I was skeptical there would be much from Coca-Cola after the fallout from the innovation of "New Coke" in 1985 but I was wrong. It was a surprisingly interesting presentation and refreshingly frank in places.

Boehme spoke about his company's recent quest for innovation in Israel, where it planned to launch an incubator, then changed its mind and decided to set up an accelerator, but pivoted once more to become a "Bridge" that connects startups with US markets, and with top US execs such as John Cambers, CEO of Cisco Systems; plus 200 of Coca-Cola's top marketing experts.

Startups are as terrible at marketing as large companies are at innovation but, "Coca-Cola is great at storytelling. We've been doing it for a long time," said Boehme."Startups are terrible at marketing.
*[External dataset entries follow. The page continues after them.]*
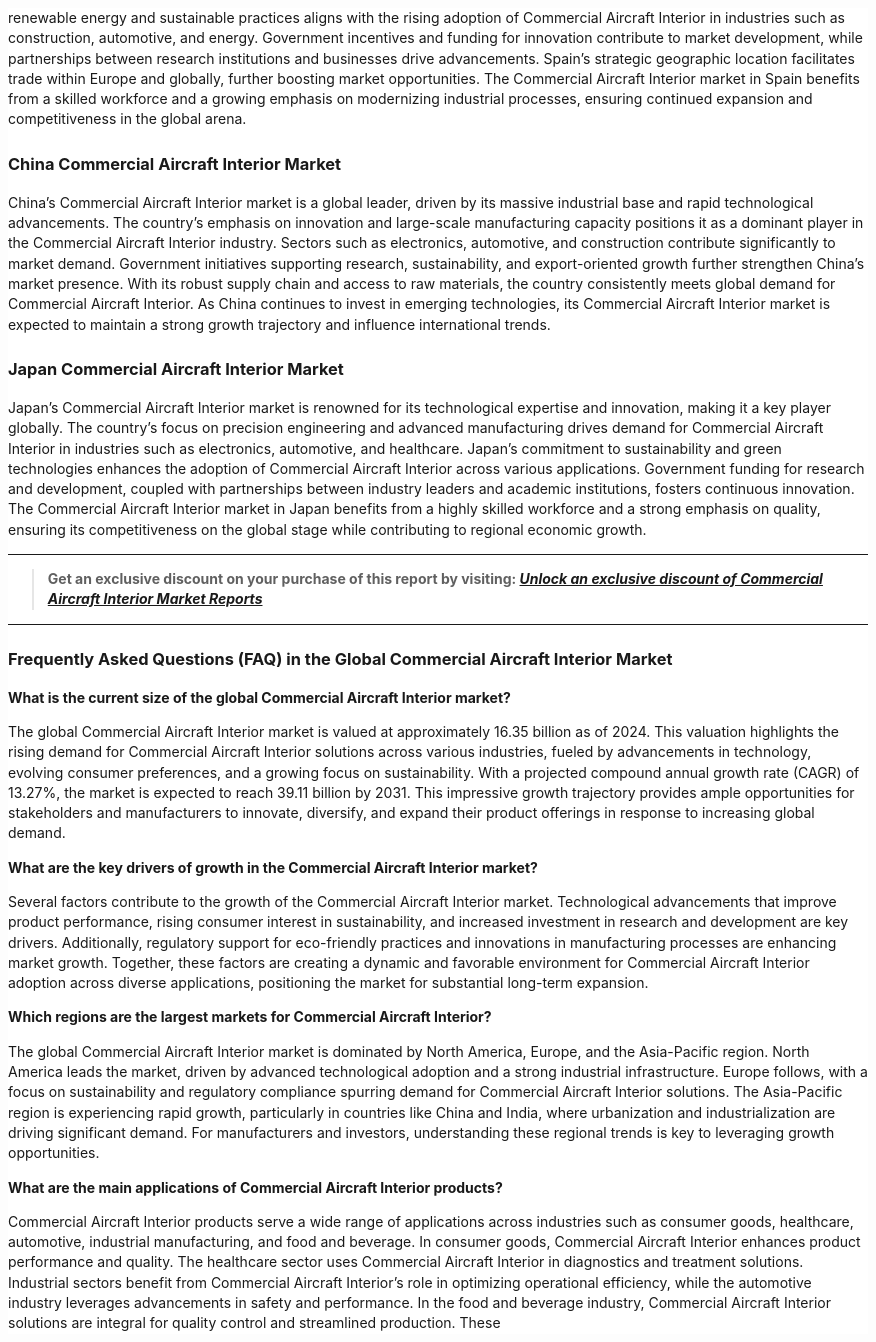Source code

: renewable energy and sustainable practices aligns with the rising adoption of Commercial Aircraft Interior in industries such as construction, automotive, and energy. Government incentives and funding for innovation contribute to market development, while partnerships between research institutions and businesses drive advancements. Spain&rsquo;s strategic geographic location facilitates trade within Europe and globally, further boosting market opportunities. The Commercial Aircraft Interior market in Spain benefits from a skilled workforce and a growing emphasis on modernizing industrial processes, ensuring continued expansion and competitiveness in the global arena.</p><h3>China Commercial Aircraft Interior Market</h3><p>China&rsquo;s Commercial Aircraft Interior market is a global leader, driven by its massive industrial base and rapid technological advancements. The country&rsquo;s emphasis on innovation and large-scale manufacturing capacity positions it as a dominant player in the Commercial Aircraft Interior industry. Sectors such as electronics, automotive, and construction contribute significantly to market demand. Government initiatives supporting research, sustainability, and export-oriented growth further strengthen China&rsquo;s market presence. With its robust supply chain and access to raw materials, the country consistently meets global demand for Commercial Aircraft Interior. As China continues to invest in emerging technologies, its Commercial Aircraft Interior market is expected to maintain a strong growth trajectory and influence international trends.</p><h3>Japan Commercial Aircraft Interior Market</h3><p>Japan&rsquo;s Commercial Aircraft Interior market is renowned for its technological expertise and innovation, making it a key player globally. The country&rsquo;s focus on precision engineering and advanced manufacturing drives demand for Commercial Aircraft Interior in industries such as electronics, automotive, and healthcare. Japan&rsquo;s commitment to sustainability and green technologies enhances the adoption of Commercial Aircraft Interior across various applications. Government funding for research and development, coupled with partnerships between industry leaders and academic institutions, fosters continuous innovation. The Commercial Aircraft Interior market in Japan benefits from a highly skilled workforce and a strong emphasis on quality, ensuring its competitiveness on the global stage while contributing to regional economic growth.</p><hr /><blockquote><p><strong>Get an exclusive discount on your purchase of this report by visiting: <em><a href="://marketresearchpulse.com/ask-for-discount/119564?utm_source=Github&amp;utm_medium=023">Unlock an exclusive discount of Commercial Aircraft Interior Market Reports</a></em>&nbsp;</strong></p></blockquote><hr /><h3>Frequently Asked Questions (FAQ) in the Global Commercial Aircraft Interior Market</h3><p><strong>What is the current size of the global Commercial Aircraft Interior market?</strong></p><p>The global Commercial Aircraft Interior market is valued at approximately 16.35 billion as of 2024. This valuation highlights the rising demand for Commercial Aircraft Interior solutions across various industries, fueled by advancements in technology, evolving consumer preferences, and a growing focus on sustainability. With a projected compound annual growth rate (CAGR) of 13.27%, the market is expected to reach 39.11 billion by 2031. This impressive growth trajectory provides ample opportunities for stakeholders and manufacturers to innovate, diversify, and expand their product offerings in response to increasing global demand.</p><p><strong>What are the key drivers of growth in the Commercial Aircraft Interior market?</strong></p><p>Several factors contribute to the growth of the Commercial Aircraft Interior market. Technological advancements that improve product performance, rising consumer interest in sustainability, and increased investment in research and development are key drivers. Additionally, regulatory support for eco-friendly practices and innovations in manufacturing processes are enhancing market growth. Together, these factors are creating a dynamic and favorable environment for Commercial Aircraft Interior adoption across diverse applications, positioning the market for substantial long-term expansion.</p><p><strong>Which regions are the largest markets for Commercial Aircraft Interior?</strong></p><p>The global Commercial Aircraft Interior market is dominated by North America, Europe, and the Asia-Pacific region. North America leads the market, driven by advanced technological adoption and a strong industrial infrastructure. Europe follows, with a focus on sustainability and regulatory compliance spurring demand for Commercial Aircraft Interior solutions. The Asia-Pacific region is experiencing rapid growth, particularly in countries like China and India, where urbanization and industrialization are driving significant demand. For manufacturers and investors, understanding these regional trends is key to leveraging growth opportunities.</p><p><strong>What are the main applications of Commercial Aircraft Interior products?</strong></p><p>Commercial Aircraft Interior products serve a wide range of applications across industries such as consumer goods, healthcare, automotive, industrial manufacturing, and food and beverage. In consumer goods, Commercial Aircraft Interior enhances product performance and quality. The healthcare sector uses Commercial Aircraft Interior in diagnostics and treatment solutions. Industrial sectors benefit from Commercial Aircraft Interior&rsquo;s role in optimizing operational efficiency, while the automotive industry leverages advancements in safety and performance. In the food and beverage industry, Commercial Aircraft Interior solutions are integral for quality control and streamlined production. These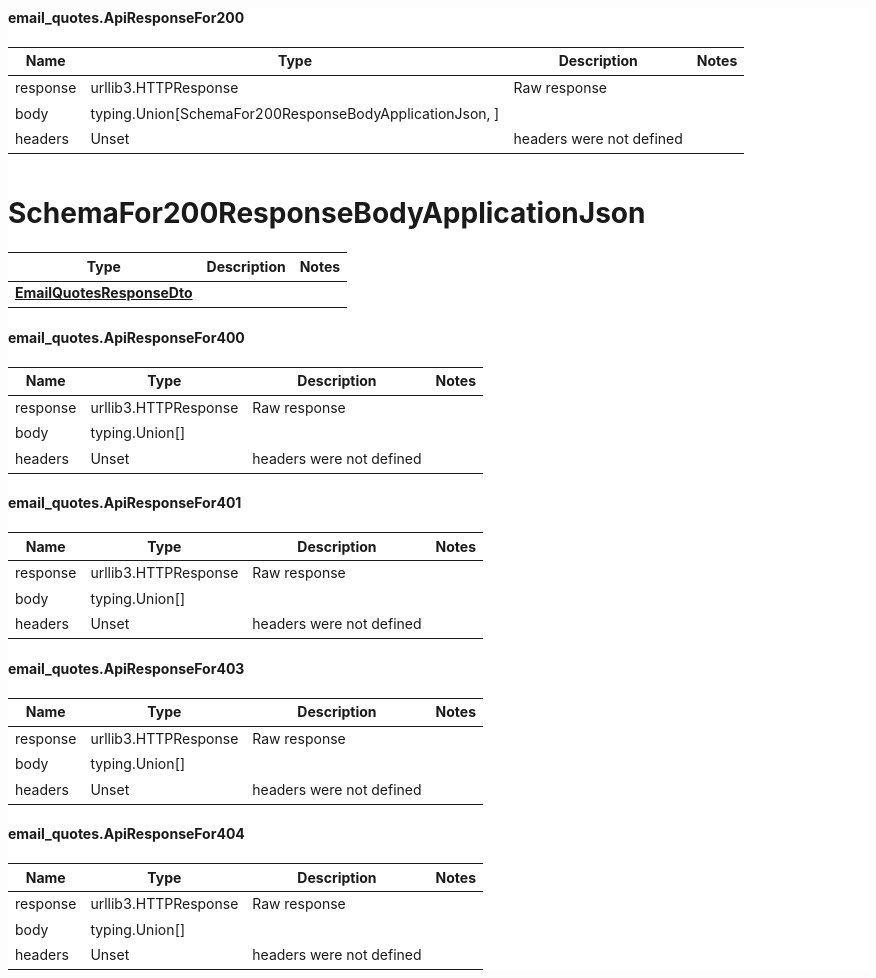 #### email_quotes.ApiResponseFor200

| Name     | Type                                                    | Description              | Notes |
| -------- | ------------------------------------------------------- | ------------------------ | ----- |
| response | urllib3.HTTPResponse                                    | Raw response             |
| body     | typing.Union[SchemaFor200ResponseBodyApplicationJson, ] |                          |
| headers  | Unset                                                   | headers were not defined |

# SchemaFor200ResponseBodyApplicationJson

| Type                                                                 | Description | Notes |
| -------------------------------------------------------------------- | ----------- | ----- |
| [**EmailQuotesResponseDto**](../../models/EmailQuotesResponseDto.md) |             |

#### email_quotes.ApiResponseFor400

| Name     | Type                 | Description              | Notes |
| -------- | -------------------- | ------------------------ | ----- |
| response | urllib3.HTTPResponse | Raw response             |
| body     | typing.Union[]       |                          |
| headers  | Unset                | headers were not defined |

#### email_quotes.ApiResponseFor401

| Name     | Type                 | Description              | Notes |
| -------- | -------------------- | ------------------------ | ----- |
| response | urllib3.HTTPResponse | Raw response             |
| body     | typing.Union[]       |                          |
| headers  | Unset                | headers were not defined |

#### email_quotes.ApiResponseFor403

| Name     | Type                 | Description              | Notes |
| -------- | -------------------- | ------------------------ | ----- |
| response | urllib3.HTTPResponse | Raw response             |
| body     | typing.Union[]       |                          |
| headers  | Unset                | headers were not defined |

#### email_quotes.ApiResponseFor404

| Name     | Type                 | Description              | Notes |
| -------- | -------------------- | ------------------------ | ----- |
| response | urllib3.HTTPResponse | Raw response             |
| body     | typing.Union[]       |                          |
| headers  | Unset                | headers were not defined |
Coca-Cola is great at storytelling, we've been doing it for a long time," said Boehme. Coca-Cola is 129 years old and its iconic bottle is 100.  [Helping startups tell their stories sounds like Coca-Cola is moving into the PR business!]

Here's some of my notes from his talk:

- Corporations are terrible at innovation because they have so many processes in place and those processes are designed to protect against any changes to the business.

- As CIO he is always looking for enterprise technologies that can provide his company with a competitive advantage. It won't come from traditional enterprise IT vendors. 

- There's no competitive advantage from IT such as ERP systems. 

- CIOs are like lemmings, they follow each other, there's no advantage in doing the same as everyone.

- Software is changing everything inside the corporation, it is a competitive differentiator. Being the first to find innovative software is key.

- Boehme wants to find key innovations first, so that Coca-Cola can have at least a six-month advantage. [Why not buy the startup? and keep the advantage for longer?]

- He looks for very small teams, less than a dozen or so, maybe just a year or so old but with a reasonably well developed product, so that Coca-Cola can become the exclusive launch customer. [It's a very narrow window of qualifying startups and with barely tested technologies— it'll require a lot of patience from his IT teams in deployment.]

- Coca-Cola looked at more than 130 startups and whittled them down to several dozen for its training programs, which involved flying the startup teams to Paris, and Atlanta, and meetings with top US execs, Coca-Cola marketing experts, etc.

- Its goal with the Bridge program is to end up with at least one startup that becomes hugely successful, just as VC firms make many investments but just expect one to be big. 

-He spoke about some innovative ideas such as the use of high frequency sounds to transmit payments between a soft drinks vending machine and a smartphone. "Only your dog will be able to run off with your credit card info." 

- Every smartphone, even if it is in airplane mode, is listening and can be turned on by the right frequencies. Sound could be used instead of Wi-Fi radios to transmit Internet data. Coca-Cola isn't using this technology, yet.

- Coca-Cola came up with a self-disposing bottle after seeing the trash that people left on beaches in Rio de Janeiro. The bottle was made from ice.

- When Dennis Rodman visited N. Korea he was seen on TV drinking a Coke. The State Department wanted to know how he got it. "There's many ways to get a Coke."